Your transcription must include every record word for word and no pictures.

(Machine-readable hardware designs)
═══

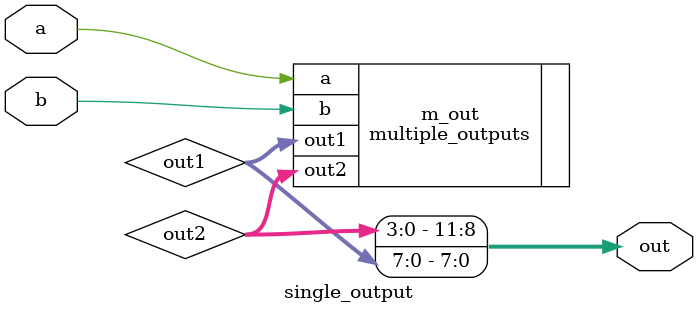
<source format=v>
  

// endmodule

module single_output (
  input a,
  input b,
  output reg [11:0] out
);

  wire [7:0] out1;
  wire [3:0] out2;
  multiple_outputs m_out (
    .a(a),
    .b(b),
    .out1(out1),
    .out2(out2)
  );

  assign out = {out2, out1};

endmodule

</source>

═══

Task response |
<source format=v>
  

// endmodule

module single_output (
  input a,
  input b,
  output reg [11:0] out
);

  wire [7:0] out1;
  wire [3:0] out2;
  multiple_outputs m_out (
    .a(a),
    .b(b),
    .out1(out1),
    .out2(out2)
  );

  assign out = {out2, out1};

endmodule

</source>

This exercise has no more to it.